## [DOCUMENT TEXT]
━━━━━━━━━━

# Fiberglass box for 12" sub



## ocuriel (Oct 7, 2005)

I have a 01 Acura MDX. I'm in the process of building a 12" sub box for a 12" OZ audio 12.2 matrix sub. I pulled the factory 10" sub & used the opening to get the most air space possible. Here are a few pics. I'm hopping to get more this weekend. 

This is the mold already made & cut to size - I then sanded the corners smooth which the picture doesn't show. The speaker ring was made for a flush mount installation. 










These pictures show the fleece already stretched & glassed. It was a pain to get the fleece wrinkles out. I added 3 layers of glass matt on the inside of the fleece vs. the outside. This makes it much easier to get a smoother finish. Next step is to get rid of the excess fleece & then start adding bondo to the outside. Not the best or most detailed pictures, but I hope you enjoy  .


















Here the box is coeated with 3m premium body filler. This stuff sands off real nice.










Here the box has been sanded smooth, primered & then I added putty to fill in the very small holes & indentations. I used bondo uv drying putty, which f'n sucked. It was a pain to sand down & I eventually took it all off & had to primer again. 










Second primer.










Back cup I ordered from parts from www.partsexpress.com










Checked sub for fitment.










Checked box fitment 









Unfortunately I over estimated the box size. This box is too small for thje oz, so I will be switching over to a IDQ.

covered the box in vinyl this weekend.


----------



## edwelly (Mar 29, 2006)

I own a 2004 Honda Pilot so I feel you pain. Are you still going to be able to get the factory grill and panel over the sub? BTW, looks REALLY good...


----------



## ocuriel (Oct 7, 2005)

Thanks. The sub box will extend out of the hole making the grille useless. Will probably use the cloth on the grille to wrap around a custom grille, making the sub somewhat stealth.


----------



## chad (Jun 30, 2005)

Pilot owner here too (well, the wife's piolt) Post more pics, I'm interested in the turn out.

Chad


----------



## ocuriel (Oct 7, 2005)

Posted new pics.


----------



## edwelly (Mar 29, 2006)

> I used bondo uv drying putty, which f'n sucked.


Sorry but I laughed out loud on after reading that... Man, do I feel your pain. But it's all learning process...
It is really looking good. I am anxious to see how it will fit into the MDX though... Thanks and please keep me/us updated.

━━━━━━━━━━

## [DATA EXTRACT]
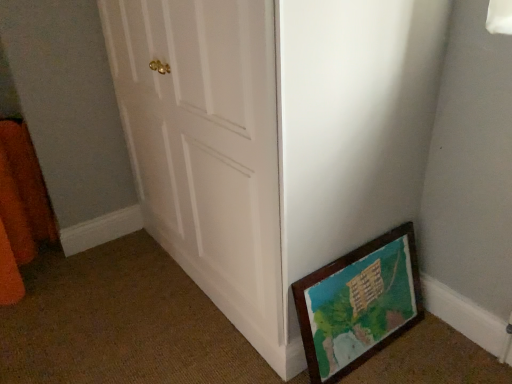
The width and height of the screenshot is (512, 384). What are the coordinates of `free location to the right of orange fuzzy curtain at left` in the screenshot? It's located at (114, 265).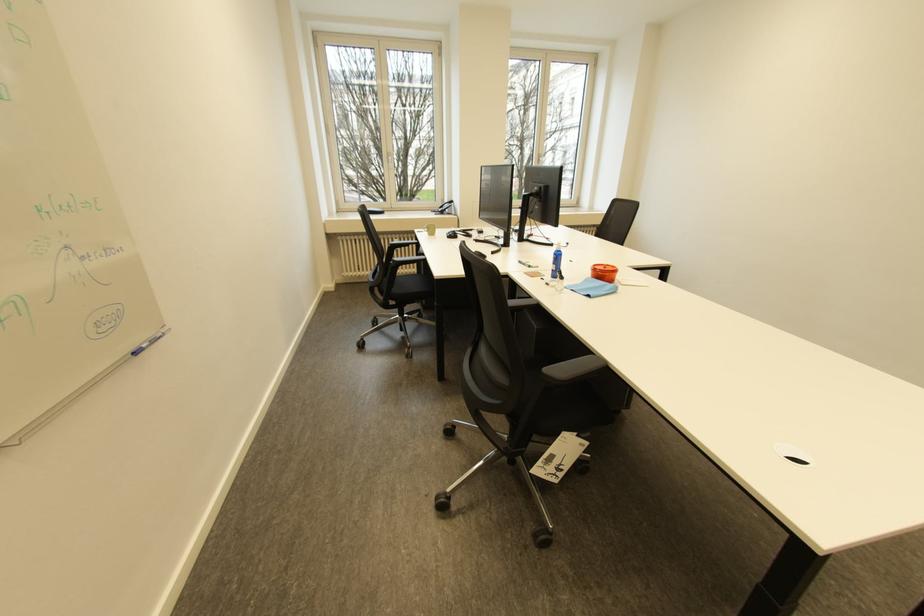
This screenshot has height=616, width=924. In order to click on chair sitting surface in this screenshot , I will do `click(407, 284)`.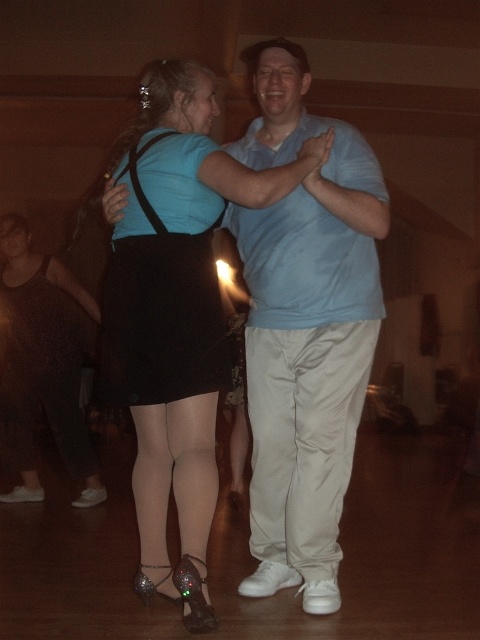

━━━━━━━━━━

## [GIVEN PROBLEM 1]
Print the stretch of the fiberglass sub box thread from "I have a 01" through "flush mount installation.".
## [GIVEN PROBLEM 2]
In the fiberglass sub box thread, why were the layers of glass matt added on the inside of the fleece instead of the outside?
## [GIVEN PROBLEM 3]
In the fiberglass sub box thread, what vehicle is the sub box being built for?

## [WRITTEN REPLY 1]
I have a 01 Acura MDX. I'm in the process of building a 12" sub box for a 12" OZ audio 12.2 matrix sub. I pulled the factory 10" sub & used the opening to get the most air space possible. Here are a few pics. I'm hopping to get more this weekend. 

This is the mold already made & cut to size - I then sanded the corners smooth which the picture doesn't show. The speaker ring was made for a flush mount installation.

## [WRITTEN REPLY 2]
The three layers of glass matt went on the inside of the fleece because that makes it much easier to get a smoother finish.

## [WRITTEN REPLY 3]
An '01 Acura MDX.